───── Available records ─────
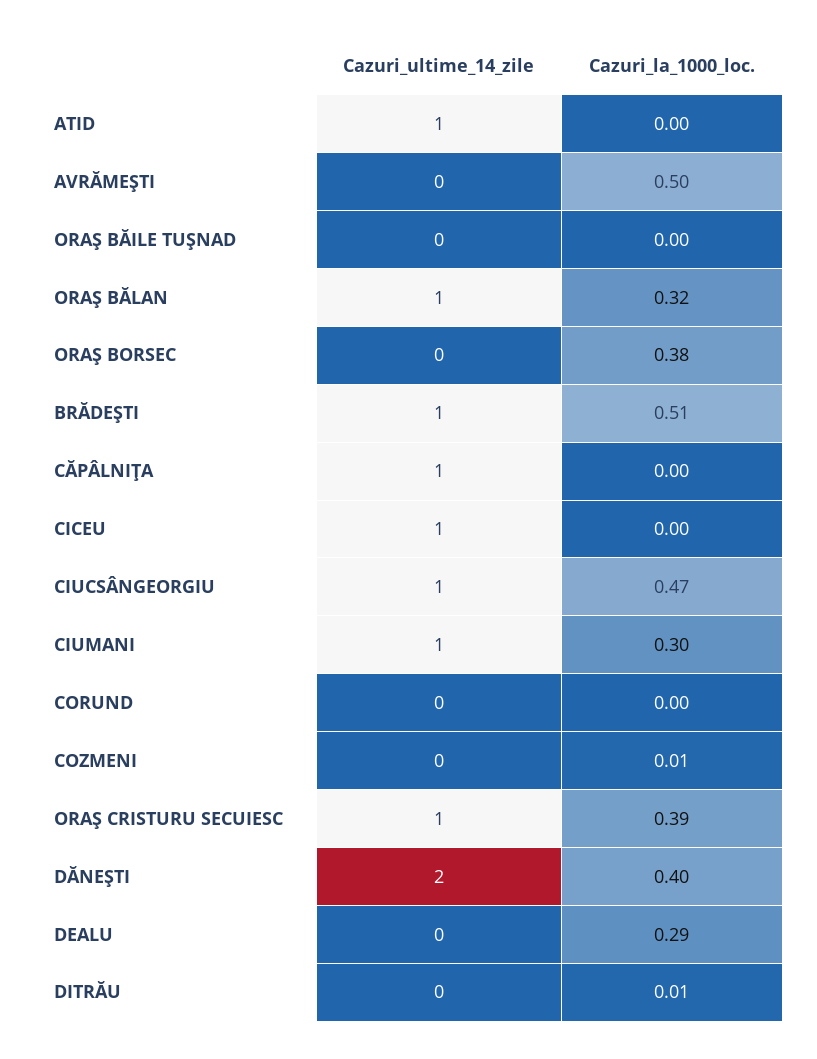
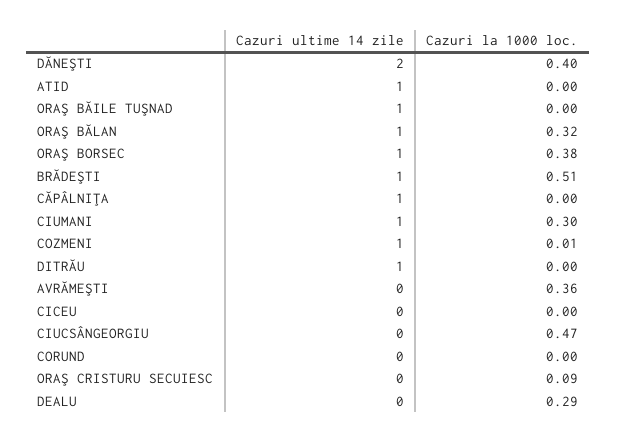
Cazuri_la_1000_loc., AVRĂMEŞTI: 0.5 -> 0.36
Cazuri_ultime_14_zile, ORAŞ BĂILE TUŞNAD: 0 -> 1
Cazuri_ultime_14_zile, ORAŞ BORSEC: 0 -> 1
Cazuri_ultime_14_zile, CICEU: 1 -> 0
Cazuri_ultime_14_zile, CIUCSÂNGEORGIU: 1 -> 0
Cazuri_ultime_14_zile, COZMENI: 0 -> 1
Cazuri_ultime_14_zile, ORAŞ CRISTURU SECUIESC: 1 -> 0
Cazuri_la_1000_loc., ORAŞ CRISTURU SECUIESC: 0.39 -> 0.09
Cazuri_ultime_14_zile, DITRĂU: 0 -> 1
Cazuri_la_1000_loc., DITRĂU: 0.01 -> 0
─────
* **Activity**: With the pictures removed, print the entries above exactly.

* **Exercise solution**:
Cazuri_la_1000_loc., AVRĂMEŞTI: 0.5 -> 0.36
Cazuri_ultime_14_zile, ORAŞ BĂILE TUŞNAD: 0 -> 1
Cazuri_ultime_14_zile, ORAŞ BORSEC: 0 -> 1
Cazuri_ultime_14_zile, CICEU: 1 -> 0
Cazuri_ultime_14_zile, CIUCSÂNGEORGIU: 1 -> 0
Cazuri_ultime_14_zile, COZMENI: 0 -> 1
Cazuri_ultime_14_zile, ORAŞ CRISTURU SECUIESC: 1 -> 0
Cazuri_la_1000_loc., ORAŞ CRISTURU SECUIESC: 0.39 -> 0.09
Cazuri_ultime_14_zile, DITRĂU: 0 -> 1
Cazuri_la_1000_loc., DITRĂU: 0.01 -> 0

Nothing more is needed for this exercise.